Teks Bacaan:
_ _ _ _
Wakil Ketua Komisi Pemberantasan Korupsi (KPK), Laode Muhammad Syarif, mengungkapkan kekecewaan pada konferensi pers (21/7-2018) terkait dengan OTT (operasi tangkap tangan) yang dilakukan KPK di Lapas (Lembaga Pemasyarakatan) Sukamiskin, Bandung, Jawsa Barat (20 dan 21 Juli 2018), yang melibatkan Kalapas, WH, staf dan napi koruptor serta napi umum.
Soalnya, setelah menyelidiki suasana di Lapas Sukamiskin sejak April 2018 berdasarkan laporan masyarakat, menurut Laode, pihaknya menemukan penyimpangan dengan penyalahgunaan wewenang di lapas tersebut. Itu artinya terjadi jual beli fasilitas dan bermuara pada diskriminasi terhadap napi di lapas.
Penyelidikan KPK berakhir dengan OTT. Dari video yang ditampilkan pada konferensi pers tampak jelas fasilitas sel napi yang tidak sesuai standar baku Lapas karena di sana ada pendingin udara (AC), dispenser, kulkas, alat-alat komunikasi, dll. Ini jelas merupakan perbutan melawan hukum dan perlakuan diskriminatif yang berujung pada pelanggaran hak asasi manusia (HAM).
Penyelidikan KPK menunjukkan harga kamar mewah di Lapas Sukamiskin antara Rp 200 - Rp 500 juta untuk mendapatkan fasilitas mewah di lapas. KPK menetapkan empat tersangka  dari enam orang yang ditangkap saat OTT yaitu FD, AR, WH dan HND. Mereka ditahan untuk 20 hari ke depan (kompas.com, 22/7-2018). KPK juga menyita dua mobil di rumah WH. KPK menemukan dokumen terkait dengan dua mobil tsb. di sel salah satu napi.
Yang tidak masuk akal adalah ada dua napi koruptor, mantan Bupati Bangkalan, Madura, Jatim, Fuad Amin, dan suami Wali Kota Tangerang Selatan, Airin Rachmi Diany, Tubagus Chaeri Wardana alias Wawan, yang tidak ada di dalam sel ketika OTT (cnnindonesia, 21/7-2018). Ini jelas merupakan bagian dari penyalangunaan wewenang pimpinan lapas. KPK pun menyegel dua sel tsb.
_ _ _ _
Baris Data:
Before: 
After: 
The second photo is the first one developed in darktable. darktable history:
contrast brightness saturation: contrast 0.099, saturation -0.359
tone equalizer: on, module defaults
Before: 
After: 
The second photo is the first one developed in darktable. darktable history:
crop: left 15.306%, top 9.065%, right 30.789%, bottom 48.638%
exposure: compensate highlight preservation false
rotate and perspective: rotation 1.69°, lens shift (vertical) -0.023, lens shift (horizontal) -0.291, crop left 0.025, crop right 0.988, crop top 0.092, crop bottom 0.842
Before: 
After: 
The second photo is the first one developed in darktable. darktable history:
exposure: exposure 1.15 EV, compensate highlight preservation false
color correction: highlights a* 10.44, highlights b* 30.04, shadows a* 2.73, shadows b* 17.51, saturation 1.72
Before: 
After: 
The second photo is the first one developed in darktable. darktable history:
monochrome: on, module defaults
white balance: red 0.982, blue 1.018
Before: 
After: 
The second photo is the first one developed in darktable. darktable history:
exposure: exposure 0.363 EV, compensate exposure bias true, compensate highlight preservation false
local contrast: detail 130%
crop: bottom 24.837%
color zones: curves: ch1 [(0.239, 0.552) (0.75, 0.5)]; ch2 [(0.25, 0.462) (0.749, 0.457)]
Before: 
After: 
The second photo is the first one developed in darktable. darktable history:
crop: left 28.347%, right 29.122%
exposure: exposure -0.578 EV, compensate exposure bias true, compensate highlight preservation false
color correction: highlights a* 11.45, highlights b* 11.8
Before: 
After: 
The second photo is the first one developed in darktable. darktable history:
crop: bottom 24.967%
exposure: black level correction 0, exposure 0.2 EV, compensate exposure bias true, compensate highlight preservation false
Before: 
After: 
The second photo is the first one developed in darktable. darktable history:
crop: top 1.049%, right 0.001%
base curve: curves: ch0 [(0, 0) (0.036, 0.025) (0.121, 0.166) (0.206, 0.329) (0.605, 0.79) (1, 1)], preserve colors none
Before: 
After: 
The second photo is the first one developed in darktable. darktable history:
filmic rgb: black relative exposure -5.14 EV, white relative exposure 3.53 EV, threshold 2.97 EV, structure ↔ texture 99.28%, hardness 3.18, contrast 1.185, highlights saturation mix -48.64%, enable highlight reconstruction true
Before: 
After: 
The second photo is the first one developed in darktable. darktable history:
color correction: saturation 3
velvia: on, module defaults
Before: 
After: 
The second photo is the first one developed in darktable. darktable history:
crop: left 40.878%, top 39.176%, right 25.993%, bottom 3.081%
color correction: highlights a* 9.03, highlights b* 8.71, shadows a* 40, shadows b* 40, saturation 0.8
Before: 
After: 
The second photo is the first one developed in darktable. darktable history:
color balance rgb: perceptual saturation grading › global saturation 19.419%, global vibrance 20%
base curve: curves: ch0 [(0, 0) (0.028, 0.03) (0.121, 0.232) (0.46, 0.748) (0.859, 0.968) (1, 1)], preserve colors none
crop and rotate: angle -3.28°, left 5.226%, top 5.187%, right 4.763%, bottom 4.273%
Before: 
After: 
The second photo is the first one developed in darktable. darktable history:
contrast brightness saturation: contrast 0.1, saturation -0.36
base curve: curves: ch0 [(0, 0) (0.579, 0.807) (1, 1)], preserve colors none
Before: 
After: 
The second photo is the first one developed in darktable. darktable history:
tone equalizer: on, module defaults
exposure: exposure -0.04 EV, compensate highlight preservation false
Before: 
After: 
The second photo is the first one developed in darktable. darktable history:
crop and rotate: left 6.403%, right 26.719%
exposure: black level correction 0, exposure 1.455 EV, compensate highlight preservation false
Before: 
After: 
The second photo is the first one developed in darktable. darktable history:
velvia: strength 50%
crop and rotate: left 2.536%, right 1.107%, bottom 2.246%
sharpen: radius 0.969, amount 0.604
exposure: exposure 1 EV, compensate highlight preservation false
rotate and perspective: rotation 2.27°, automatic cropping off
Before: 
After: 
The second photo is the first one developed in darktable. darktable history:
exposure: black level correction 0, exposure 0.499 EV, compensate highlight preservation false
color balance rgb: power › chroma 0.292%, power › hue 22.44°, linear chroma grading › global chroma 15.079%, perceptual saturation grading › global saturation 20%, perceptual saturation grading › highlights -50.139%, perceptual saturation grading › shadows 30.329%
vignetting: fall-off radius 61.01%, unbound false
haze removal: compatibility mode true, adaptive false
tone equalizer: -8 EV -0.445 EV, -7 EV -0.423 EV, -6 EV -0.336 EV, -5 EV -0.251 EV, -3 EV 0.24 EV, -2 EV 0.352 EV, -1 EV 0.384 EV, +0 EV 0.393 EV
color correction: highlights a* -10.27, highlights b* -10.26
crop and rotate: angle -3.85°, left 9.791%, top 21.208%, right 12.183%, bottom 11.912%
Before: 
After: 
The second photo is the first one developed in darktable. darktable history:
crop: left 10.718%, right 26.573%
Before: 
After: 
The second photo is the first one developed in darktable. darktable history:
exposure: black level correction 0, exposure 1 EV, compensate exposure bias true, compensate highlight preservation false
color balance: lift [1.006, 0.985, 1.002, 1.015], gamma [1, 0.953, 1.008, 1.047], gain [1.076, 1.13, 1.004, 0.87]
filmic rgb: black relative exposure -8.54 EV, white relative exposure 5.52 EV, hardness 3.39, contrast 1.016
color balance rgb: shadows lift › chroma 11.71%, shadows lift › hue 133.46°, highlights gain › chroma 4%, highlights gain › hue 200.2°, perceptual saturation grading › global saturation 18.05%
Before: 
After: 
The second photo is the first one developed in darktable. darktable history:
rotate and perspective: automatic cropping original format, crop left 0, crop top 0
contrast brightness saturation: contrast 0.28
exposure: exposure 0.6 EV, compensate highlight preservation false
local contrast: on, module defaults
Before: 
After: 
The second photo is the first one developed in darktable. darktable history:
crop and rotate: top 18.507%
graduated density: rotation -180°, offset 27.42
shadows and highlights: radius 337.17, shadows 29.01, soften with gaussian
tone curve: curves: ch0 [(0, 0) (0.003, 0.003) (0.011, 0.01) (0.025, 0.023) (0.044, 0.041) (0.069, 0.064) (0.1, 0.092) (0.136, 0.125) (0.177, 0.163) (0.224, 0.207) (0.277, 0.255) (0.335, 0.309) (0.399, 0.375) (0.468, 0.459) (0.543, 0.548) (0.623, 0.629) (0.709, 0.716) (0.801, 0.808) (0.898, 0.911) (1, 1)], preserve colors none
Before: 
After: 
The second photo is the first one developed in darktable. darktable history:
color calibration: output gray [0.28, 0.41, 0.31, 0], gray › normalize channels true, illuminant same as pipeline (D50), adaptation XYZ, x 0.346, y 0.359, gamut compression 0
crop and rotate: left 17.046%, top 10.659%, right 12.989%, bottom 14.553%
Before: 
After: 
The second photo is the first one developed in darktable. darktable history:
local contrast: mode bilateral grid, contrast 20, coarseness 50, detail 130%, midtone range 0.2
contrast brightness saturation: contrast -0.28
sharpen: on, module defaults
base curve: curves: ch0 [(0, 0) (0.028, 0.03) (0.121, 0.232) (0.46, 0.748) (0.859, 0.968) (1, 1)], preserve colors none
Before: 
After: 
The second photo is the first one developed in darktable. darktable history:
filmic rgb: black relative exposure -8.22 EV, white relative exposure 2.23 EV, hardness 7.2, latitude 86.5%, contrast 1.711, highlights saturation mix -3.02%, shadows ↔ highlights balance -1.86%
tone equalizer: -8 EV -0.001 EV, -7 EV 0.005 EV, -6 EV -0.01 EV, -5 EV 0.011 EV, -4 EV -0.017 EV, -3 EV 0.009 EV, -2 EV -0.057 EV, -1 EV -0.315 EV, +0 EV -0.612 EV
_ _ _ _
Rumusan Masalah: Menurut teks bacaan tentang operasi tangkap tangan KPK di Lapas Sukamiskin, berapa kisaran harga kamar mewah di lapas tersebut?

Hasil Akhir: Antara Rp 200 juta dan Rp 500 juta.